RECORDS FOR THE EXERCISE START
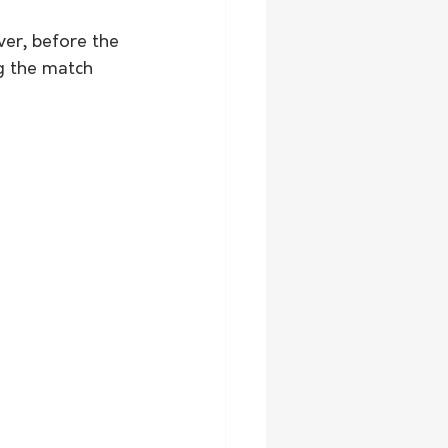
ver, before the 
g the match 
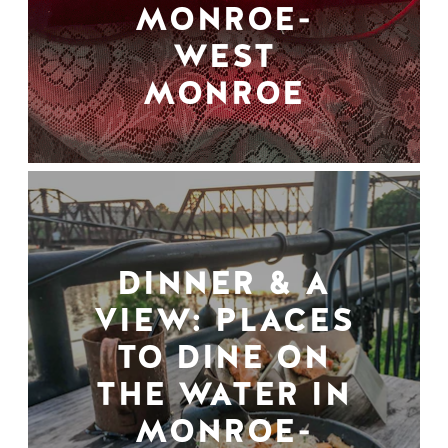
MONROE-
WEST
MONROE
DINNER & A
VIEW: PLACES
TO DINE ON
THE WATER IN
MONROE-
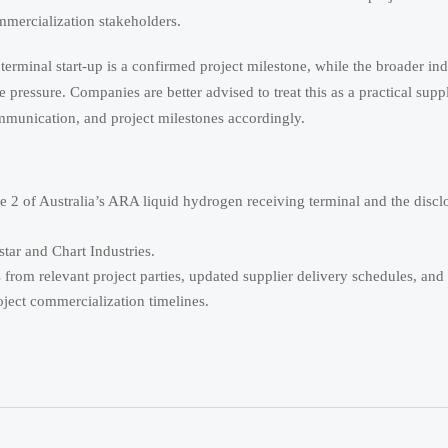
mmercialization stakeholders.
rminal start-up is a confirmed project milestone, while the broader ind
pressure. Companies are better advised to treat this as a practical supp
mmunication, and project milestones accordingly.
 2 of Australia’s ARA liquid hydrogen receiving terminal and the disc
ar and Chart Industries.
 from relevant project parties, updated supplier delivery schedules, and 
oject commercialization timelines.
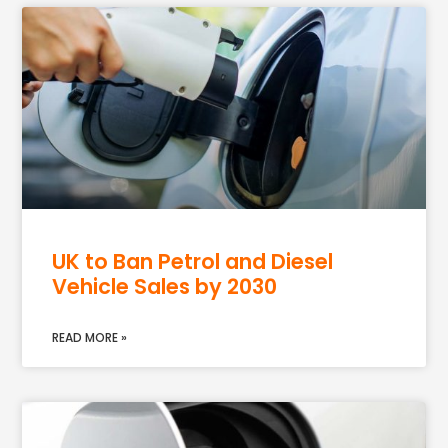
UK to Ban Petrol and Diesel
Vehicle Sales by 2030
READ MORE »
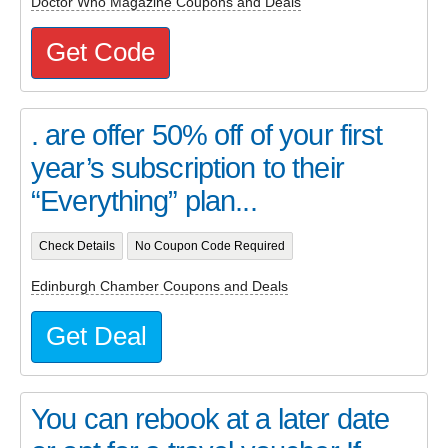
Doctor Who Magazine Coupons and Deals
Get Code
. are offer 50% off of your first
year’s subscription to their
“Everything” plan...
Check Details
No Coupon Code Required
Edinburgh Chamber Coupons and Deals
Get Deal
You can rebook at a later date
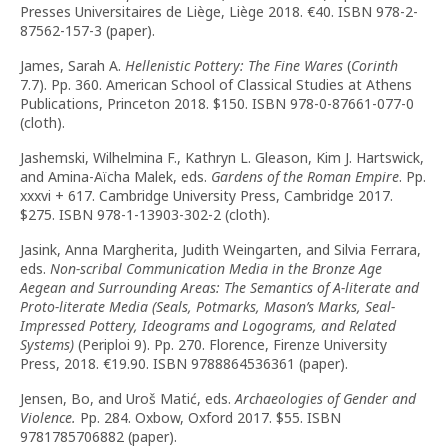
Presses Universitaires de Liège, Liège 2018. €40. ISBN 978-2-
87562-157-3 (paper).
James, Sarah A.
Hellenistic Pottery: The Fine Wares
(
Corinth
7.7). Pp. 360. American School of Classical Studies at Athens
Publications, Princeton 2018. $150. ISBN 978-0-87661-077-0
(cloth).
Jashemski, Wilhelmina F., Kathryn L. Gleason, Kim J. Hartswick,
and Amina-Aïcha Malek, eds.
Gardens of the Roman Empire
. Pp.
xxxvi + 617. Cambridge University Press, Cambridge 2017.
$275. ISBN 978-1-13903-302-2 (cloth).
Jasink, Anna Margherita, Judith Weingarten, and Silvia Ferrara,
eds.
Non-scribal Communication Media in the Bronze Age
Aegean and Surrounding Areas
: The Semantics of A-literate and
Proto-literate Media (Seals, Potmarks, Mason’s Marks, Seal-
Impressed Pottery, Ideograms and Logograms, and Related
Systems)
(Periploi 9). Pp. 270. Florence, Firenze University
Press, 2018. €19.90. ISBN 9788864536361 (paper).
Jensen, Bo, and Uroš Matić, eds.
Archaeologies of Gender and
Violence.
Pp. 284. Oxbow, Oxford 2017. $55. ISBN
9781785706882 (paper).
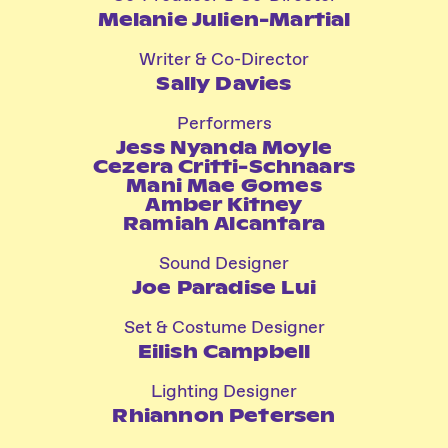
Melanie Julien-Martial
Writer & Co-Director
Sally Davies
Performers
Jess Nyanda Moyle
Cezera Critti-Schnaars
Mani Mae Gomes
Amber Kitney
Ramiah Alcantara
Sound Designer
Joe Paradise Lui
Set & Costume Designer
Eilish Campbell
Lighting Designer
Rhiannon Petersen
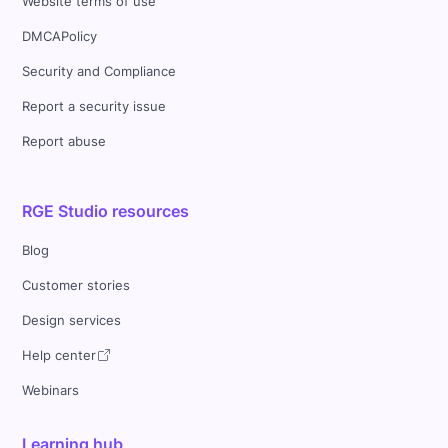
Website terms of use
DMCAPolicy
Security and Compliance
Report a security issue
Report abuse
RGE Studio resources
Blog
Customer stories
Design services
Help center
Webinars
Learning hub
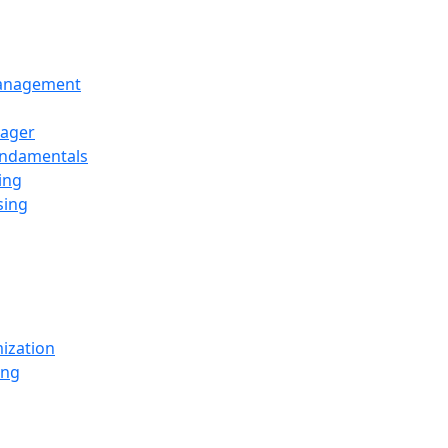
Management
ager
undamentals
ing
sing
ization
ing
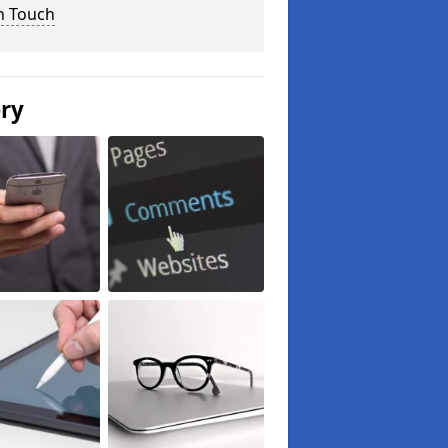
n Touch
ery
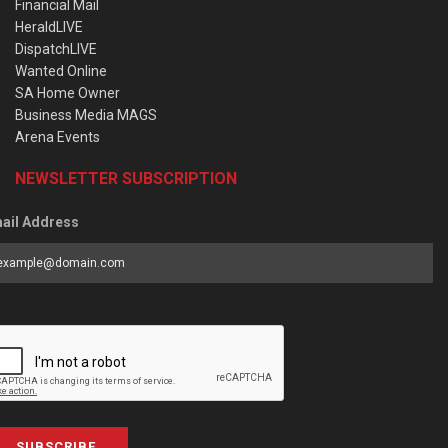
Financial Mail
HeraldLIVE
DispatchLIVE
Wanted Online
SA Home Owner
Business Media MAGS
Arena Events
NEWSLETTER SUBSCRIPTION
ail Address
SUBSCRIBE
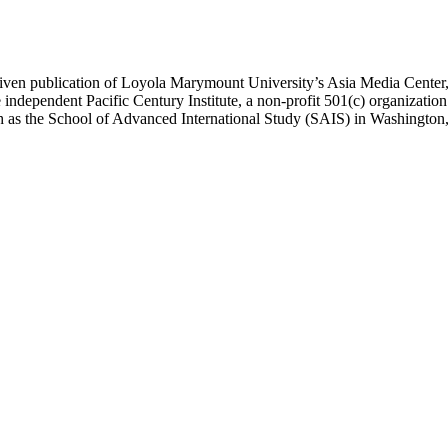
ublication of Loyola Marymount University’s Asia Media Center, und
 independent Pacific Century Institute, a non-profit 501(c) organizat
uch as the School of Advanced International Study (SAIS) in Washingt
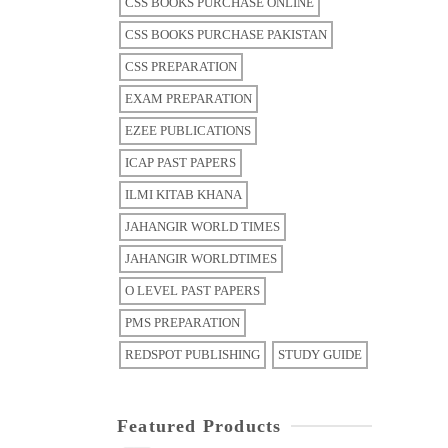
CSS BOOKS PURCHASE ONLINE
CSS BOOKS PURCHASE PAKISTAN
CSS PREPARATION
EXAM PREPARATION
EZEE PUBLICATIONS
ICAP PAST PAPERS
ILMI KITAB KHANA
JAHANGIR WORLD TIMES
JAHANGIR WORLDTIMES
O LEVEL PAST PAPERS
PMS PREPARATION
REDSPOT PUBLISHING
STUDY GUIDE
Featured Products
RECORDS FOR THE EXERCISE END
RECORDS FOR THE EXERCISE START
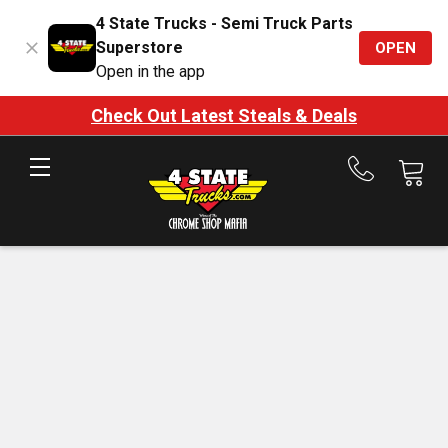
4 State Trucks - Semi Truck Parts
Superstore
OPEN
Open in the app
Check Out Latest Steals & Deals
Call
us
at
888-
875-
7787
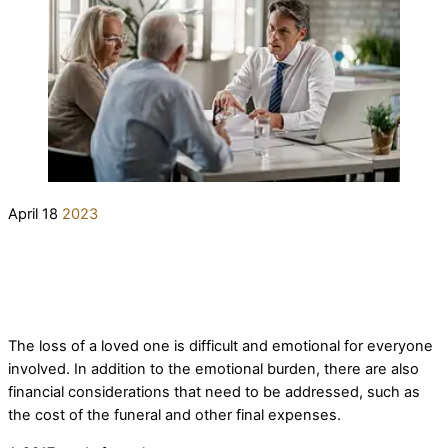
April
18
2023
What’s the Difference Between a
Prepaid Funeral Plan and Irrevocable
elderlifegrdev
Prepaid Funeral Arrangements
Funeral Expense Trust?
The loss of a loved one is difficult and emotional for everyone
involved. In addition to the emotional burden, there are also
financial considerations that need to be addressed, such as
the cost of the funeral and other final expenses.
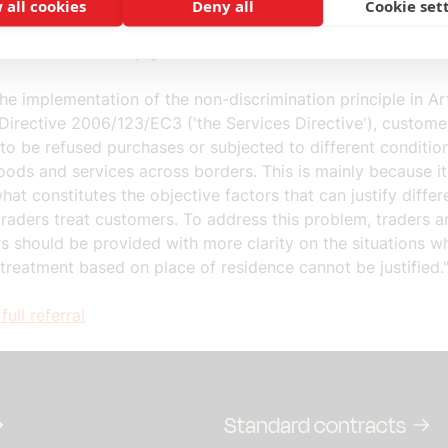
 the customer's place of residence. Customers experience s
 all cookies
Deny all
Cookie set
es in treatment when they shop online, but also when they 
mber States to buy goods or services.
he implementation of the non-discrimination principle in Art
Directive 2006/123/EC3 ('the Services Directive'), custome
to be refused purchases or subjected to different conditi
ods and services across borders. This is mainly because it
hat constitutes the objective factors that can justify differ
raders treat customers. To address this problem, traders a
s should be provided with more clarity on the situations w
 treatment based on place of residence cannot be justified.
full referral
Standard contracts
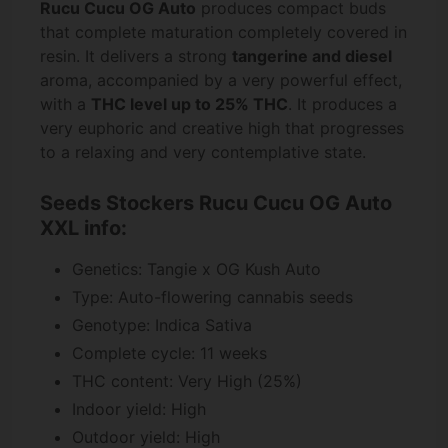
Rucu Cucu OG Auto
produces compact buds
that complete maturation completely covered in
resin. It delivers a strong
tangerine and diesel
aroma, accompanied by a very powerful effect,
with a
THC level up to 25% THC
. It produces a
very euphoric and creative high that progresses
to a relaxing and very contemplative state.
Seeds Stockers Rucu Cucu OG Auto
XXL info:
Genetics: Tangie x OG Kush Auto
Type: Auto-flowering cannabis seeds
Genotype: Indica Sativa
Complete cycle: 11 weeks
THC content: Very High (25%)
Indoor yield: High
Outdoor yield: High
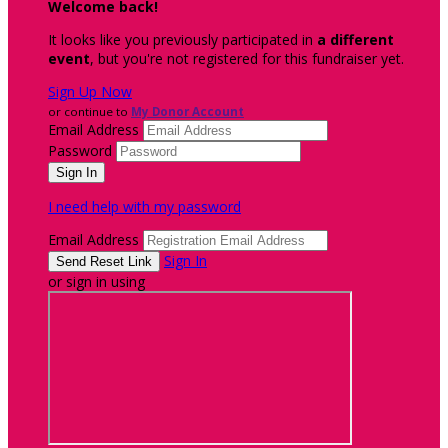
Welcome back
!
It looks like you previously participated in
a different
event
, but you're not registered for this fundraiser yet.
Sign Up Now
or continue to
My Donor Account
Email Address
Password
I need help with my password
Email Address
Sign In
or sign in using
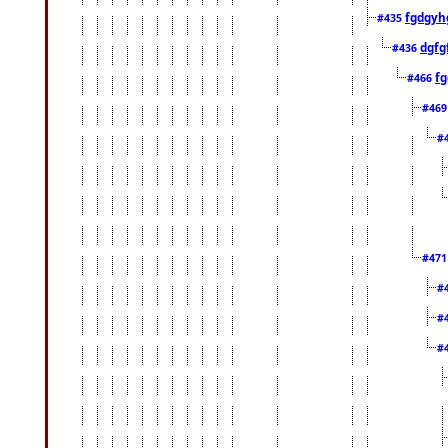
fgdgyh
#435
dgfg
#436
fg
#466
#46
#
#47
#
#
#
RECORDS FOR THE EXERCISE END
WHAT YOU WILL DO: Reproduce the lines starting at the one containing "ver, before the" and ending at the one containing "oject commercialization timelines.", including both of those lines. Leave the pictures out of your answer.

REPLY TO THE EXERCISE:
ver, before the 
g the match 
MONROE-
WEST
MONROE
DINNER & A
VIEW: PLACES
TO DINE ON
THE WATER IN
MONROE-
mmercialization stakeholders.
rminal start-up is a confirmed project milestone, while the broader ind
pressure. Companies are better advised to treat this as a practical supp
mmunication, and project milestones accordingly.
 2 of Australia’s ARA liquid hydrogen receiving terminal and the disc
ar and Chart Industries.
 from relevant project parties, updated supplier delivery schedules, and 
oject commercialization timelines.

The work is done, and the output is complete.